- [PROBLEM DETAILS] Recast the text lines from all the items below as a single numbered list. Skip blank lines and leave the pictures out.

- [RAW DATA]
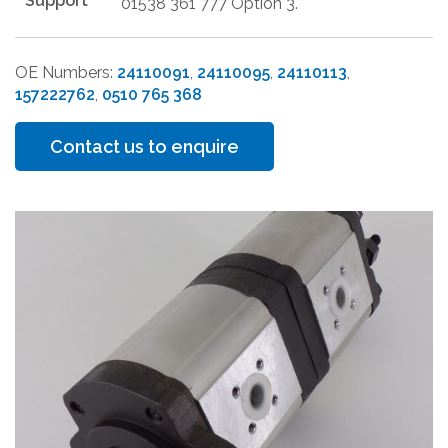
Support
01538 361 777 Option 3.
OE Numbers:
24110091
,
24110095
,
24110113
,
157222762
,
0510 765 368
Contact us to enquire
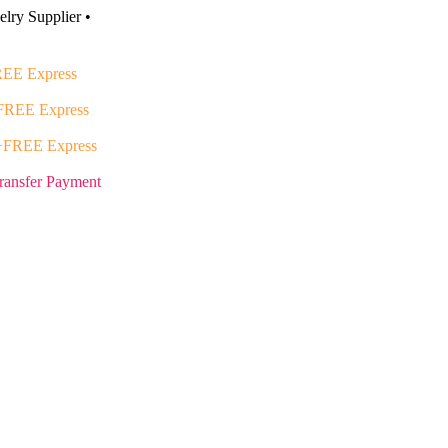
lry Supplier •
EE Express
FREE Express
+FREE Express
ransfer Payment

- [RESPONSE AREA]
1. Support
2. 01538 361 777 Option 3.
3. OE Numbers:
4. 24110091
5. ,
6. 24110095
7. ,
8. 24110113
9. ,
10. 157222762
11. ,
12. 0510 765 368
13. Contact us to enquire
14. lry Supplier •
15. EE Express
16. FREE Express
17. +FREE Express
18. ransfer Payment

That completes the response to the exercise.